Across the world, you see the aftermath of rapid disruption technological disruption. A recent article in the ” The Guardian, examined the impact of automation on the workforce. Citing the Bank of England’s chief economist assessment that 80m US and 15m UK jobs might be taken over by robots, it’s clear that automation will have an impact on the world of work.
The cloud, mobile, applications, and the swift rise of artificial intelligence has all but completely transformed the workplace. Our offices are virtual, our teams are remote, and our means of manufacturing need only require a bit of human interaction.
It brings to mind one great question: how is leadership planning to get ahead of this ever-crashing wave of technological change? It’s why we need to think about the future of leadership today, particularly given the rise of machines and AI. In order to advance leadership along with technology, we must consider the following:
We must anticipate our human capital investment – Part of leadership’s responsibility in any corporate capacity is the ability to anticipate what skills will be needed before they’re actually required. As AI and robotics are able to create more speed and opportunity in the marketplace, there will be new skills required to utilize and maintain them along with individuals who must manage the opportunities these technologies create. Now more than ever must we plan for what is needed when it comes to human capital, and we must ask ourselves the ever-present question of how best to achieve it: do we make it (meaning training and development) or do we buy it (talent acquisition?)
Our human capital investment must be as agile as our technological component – As we evolve into even faster technological advances, our businesses must be able to turn on a dime. Leadership must plan for a corporate culture and a body of workers that can react as swiftly as the information that’s received, a workforce agile enough to take advantage of opportunities as they come or to shift the entire workforce in a new direction in order to get ahead of the marketplace.
We must plan for human capital redeployment and obsolescence – As current worker skills become obsolete, we must plan for what to do with those individuals. Leadership should start planning in advance for these out-of-date skills, assessing if employees possess other skills for redeployment or must be managed out. It sounds callous to say it in this manner, but it’s much crueler not to plan and to surprise a long-honored employee with an unexpected round of layoffs.
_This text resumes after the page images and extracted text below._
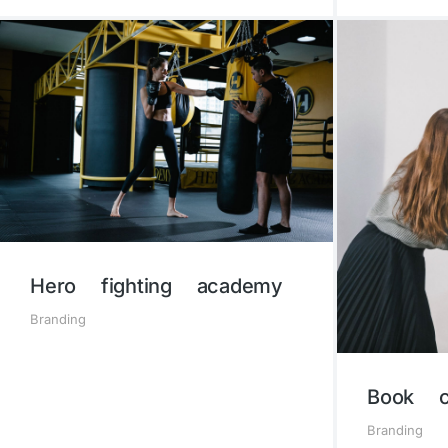
Hero fighting academy
Branding
Book c
Branding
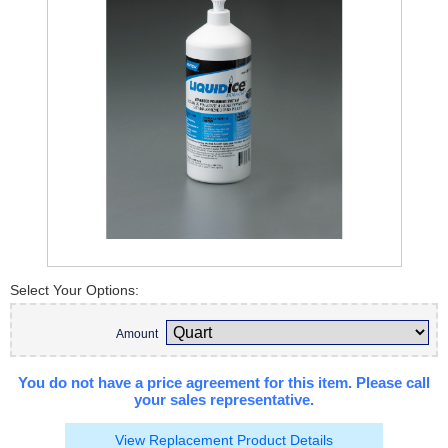
Select Your Options:
Amount
You do not have a price agreement for this item. Please call
your sales representative.
View Replacement Product Details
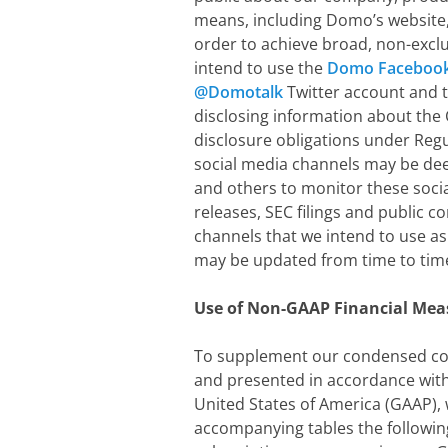
means, including Domo’s website, p
order to achieve broad, non-exclu
intend to use the
Domo Facebook
@Domotalk
Twitter account and 
disclosing information about the
disclosure obligations under Reg
social media channels may be dee
and others to monitor these socia
releases, SEC filings and public c
channels that we intend to use as
may be updated from time to time
Use of Non-GAAP Financial Mea
To supplement our condensed con
and presented in accordance with
United States of America (GAAP), 
accompanying tables the followin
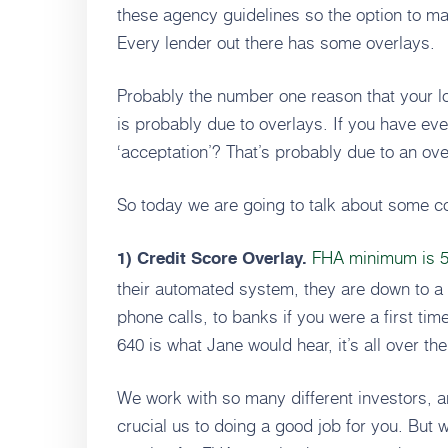
these agency guidelines so the option to mak
Every lender out there has some overlays.
Probably the number one reason that your lo
is probably due to overlays. If you have ev
‘acceptation’? That’s probably due to an ove
So today we are going to talk about some 
FHA minimum is 50
1) Credit Score Overlay.
their automated system, they are down to a
phone calls, to banks if you were a first ti
640 is what Jane would hear, it’s all over the
We work with so many different investors, a
crucial us to doing a good job for you. But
The way we incent and motivate our human capital must change – We no longer live in a world where employees expect to work a 9-5, 5-day-a-week existence from which they’ll retire with a memento from time served. Work-life balance, excellent benefits, flexible work schedules, and employee perks make for a more progressive work environment, but we must also think about how to create a plan for as much longevity and give and take as we can. Opportunity for advancement, advanced learning, roles that cause individuals to stretch and grow, consistent performance feedback, and rewards both title and monetary helps keep the people side of the business humming as well as its technological counterpart.
We must expect the unexpected – One thing is for certain: change is constant in today’s business world. Every day, our geo-political climate, the world of technology, the very world itself is changing around us. Leadership will win or lose the battle for the future longevity of their organization by their ability to plan for what they don’t know as well as what they do. Contingency plans, forward thinking, and the ability to adapt and manage the unexpected is the only insurance policy for the future. We must anticipate that we don’t know what’s coming, and must make the best of our resources to plan for the inevitable.
Artificial intelligence and robotics are the next advance in business, and along with these massive technological advances comes great responsibility for leadership. Will we harness these great winds of change for our own benefit, or will we find ourselves dashed upon the rocks of business history? Leadership will determine our fate, and we must take it very seriously.